To save on cost and time while building your ETL jobs, test your code and business logic locally first. For instructions on setting up a Docker container that can help you test AWS Glue ETL jobs both in a shell and in an integrated development environment (IDE), see the blog post Develop and test AWS Glue jobs locally using a Docker container.

Use AWS Glue interactive sessions

AWS Glue interactive sessions provide a serverless Spark backend, coupled with an open-source Jupyter kernel that integrates with notebooks and IDEs such as PyCharm, IntelliJ, and VS Code. By using interactive sessions, you can test your code on real datasets with the AWS Glue Spark backend and the IDE of your choice. To get started, follow the steps in Getting started with AWS Glue interactive sessions.

Use partitioning to query exactly what you need

Partitioning refers to dividing a large dataset into smaller partitions based on specific columns or keys. When data is partitioned, AWS Glue can perform selective scans on a subset of data that satisfies specific partitioning criteria, rather than scanning the entire dataset. This results in faster and more efficient query processing, especially when working with large datasets.

Partition data based on the queries that will be run against it. For example, if most queries filter on a particular column, partitioning on that column can greatly reduce query time. To learn more about partitioning data, see Work with partitioned data in AWS Glue.

Optimize memory management

Memory management is crucial when writing AWS Glue ETL jobs because they run on the Apache Spark engine, which is optimized for in-memory processing. The blog post Optimize memory management in AWS Glue provides details on the following memory management techniques:

  • Amazon S3 list implementation of AWS Glue

  • Grouping

  • Excluding irrelevant Amazon S3 paths and storage classes

  • Spark and AWS Glue read partitioning

  • Bulk inserts

  • Join optimizations

  • PySpark user-defined functions (UDFs)

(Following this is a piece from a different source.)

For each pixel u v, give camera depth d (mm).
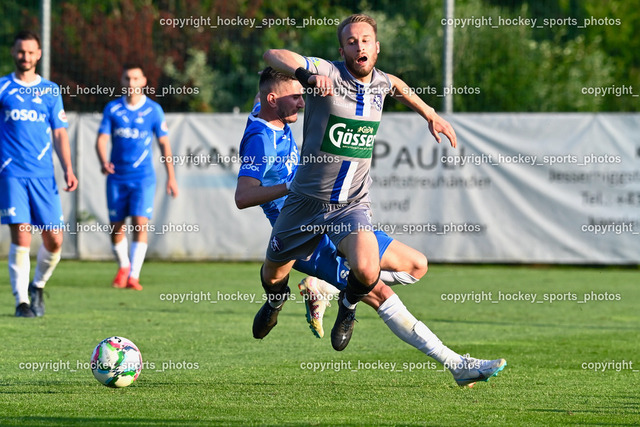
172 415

  • Incremental processing

Use efficient data storage formats

When authoring ETL jobs, we recommend outputting transformed data in a column-based data format. Columnar data formats, such as Apache Parquet and ORC, are commonly used in big data storage and analytics. They are designed to minimize data movement and maximize compression. These formats also enable splitting data to multiple readers for increased parallel reads during query processing.

Compressing data also helps reduce the amount of data stored, and it improves read/write operation performance. AWS Glue supports multiple compression formats natively. For more information about efficient data storage and compression, see Building a performance efficient data pipeline.

Use the appropriate type of scaling

Understanding when to scale horizontally (change the number of workers) or scale vertically (change the worker type) is important for AWS Glue because it can impact the cost and performance of the ETL jobs.

Generally, ETL jobs with complex transformations are more memory-intensive and require vertical scaling (for example, moving from the G.1X to the G.2X worker type). For compute-intensive ETL jobs with large volumes of data, we recommend horizontal scaling because AWS Glue is designed to process that data in parallel across multiple nodes.

Closely monitoring AWS Glue job metrics in Amazon CloudWatch helps you determine whether a performance bottleneck is caused by a lack of memory or compute. For more information about AWS Glue worker types and scaling, see Best practices to scale Apache Spark jobs and partition data with AWS Glue.